Links oben Schiedsrichter sind auch nur Menschen
Eine Studie weist nach: Mit den Geisterspielen schwindet der Heimvorteil, weil die Referees zu gerechteren Urteilen kommen.

Regensburg.Historiker mögen dereinst ergründen, was die Pandemie alles mit uns angestellt hat. Aber natürlich sind der Trend zu Homeoffice, Vereinsamung und Übergewicht nur Randaspekte unseres endlichen Daseins. Unsere Existenz definiert sich nun mal primär über den professionell betriebenen Fußballsport. Zu diesem liegt endlich belastbares Zahlenmaterial vor. Die Schlussfolgerungen sind mindestens spektakulär zu nennen. Sie stellen den Fußball auf den Kopf.
Ein Forscher der spanischen Universität Alicante hat in einer Arbeit, die dem dort ansässigen Profiklub Hercules alle Ehre macht, 230 000 Spiele unter die Lupe genommen. Und siehe da: Seit das Virus die Stadien leer fegt, ist der Heimvorteil so gut wie dahin. Lag die Quote der Heimsiege vor dem Lockdown noch bei 45 Prozent, sank sie bei den Geisterspielen auf 41 Prozent und rauschte gleichsam in den Keller.
Carlos Cueva, so heißt der Gelehrte, verortet die Gründe dafür jedoch nicht unmittelbar auf den leeren Rängen. Die naheliegende Erklärung, wonach der tobende Mob auf den Tribünen mit seiner Lautstärke Adrenalin, Testosteron oder sonstige Stoffe in den Athletenkörper pumpt und damit der Heimmannschaft auf die Sprünge hilft, schließt er aus. Vielmehr seien es die Schiedsrichter, die ohne die „Einflüsterungen“ von außen zu gerechteren Urteilen kommen.

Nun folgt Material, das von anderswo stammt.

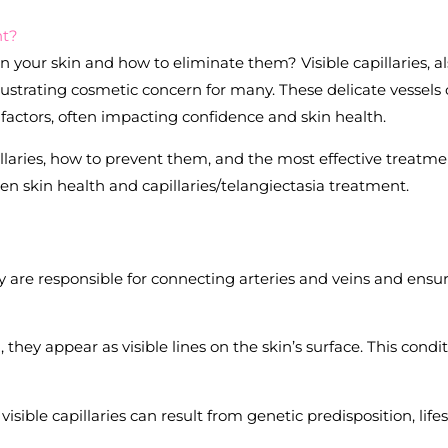
nt?
 your skin and how to eliminate them? Visible capillaries, a
rustrating cosmetic concern for many. These delicate vessels
 factors, often impacting confidence and skin health.
illaries, how to prevent them, and the most effective treatm
n skin health and capillaries/telangiectasia treatment.
ey are responsible for connecting arteries and veins and ensu
ey appear as visible lines on the skin’s surface. This condi
ible capillaries can result from genetic predisposition, lifes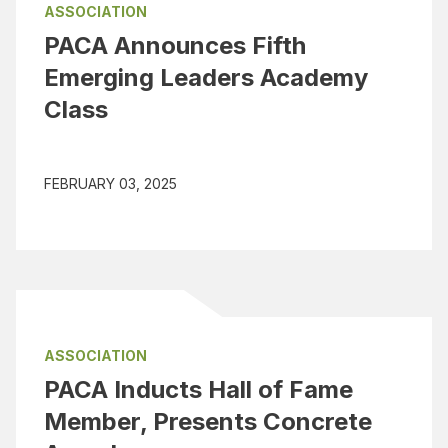
ASSOCIATION
PACA Announces Fifth
Emerging Leaders Academy
Class
FEBRUARY 03, 2025
ASSOCIATION
PACA Inducts Hall of Fame
Member, Presents Concrete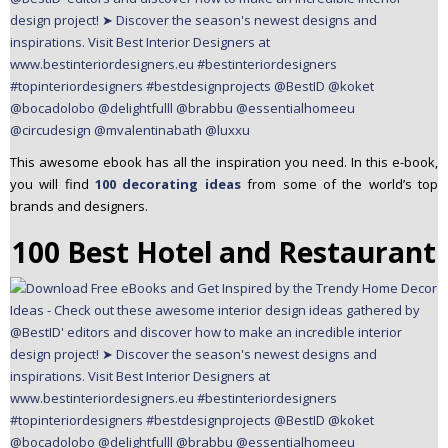
This awesome ebook has all the inspiration you need. In this e-book,
you will find
100 decorating ideas
from some of the world’s top
brands and designers.
100 Best Hotel and Restaurant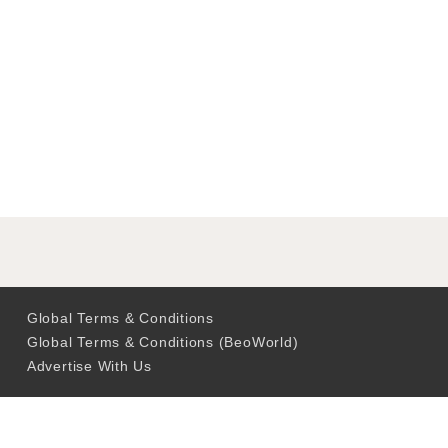
Global Terms & Conditions
Global Terms & Conditions (BeoWorld)
Advertise With Us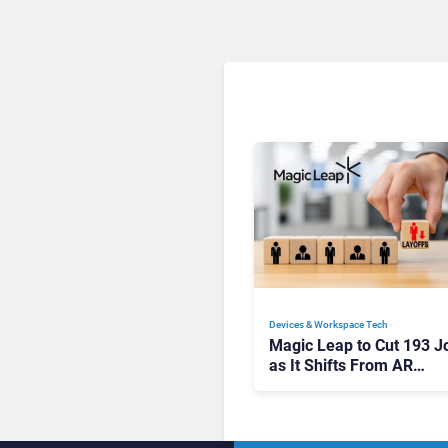
Devices & Workspace Tech​
Magic Leap to Cut 193 J
as It Shifts From AR
Headsets to Waveguide
Supply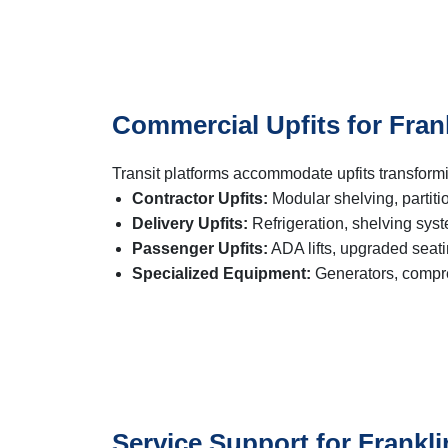
Commercial Upfits for Fran
Transit platforms accommodate upfits transform
Contractor Upfits:
Modular shelving, partiti
Delivery Upfits:
Refrigeration, shelving sys
Passenger Upfits:
ADA lifts, upgraded seat
Specialized Equipment:
Generators, compre
Service Support for Frankli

Sie pfeifen mehr Fouls der Heimelf, bedenken den Gastgeber großzügiger mit Gelben und Roten Karten.
Ja, Schiedsrichter sind eben auch nur Menschen. Und allzu menschlich ist es, seinem Umfeld gefallen zu wollen. Ein umstrittener Elfmeterpfiff zugunsten der Hausherren stößt in aller Regel auf den ungeteilten Beifall des heimischen Publikums.
Traditionalisten müssen sich dennoch nicht grämen. Der Heimvorteil mag schwinden, aber die ehernen Wahrheiten des Fußballs haben Bestand. Der Ball ist rund. Der nächste Gegner ist immer der schwerste. Und Meister wird sowieso der FC Bayern.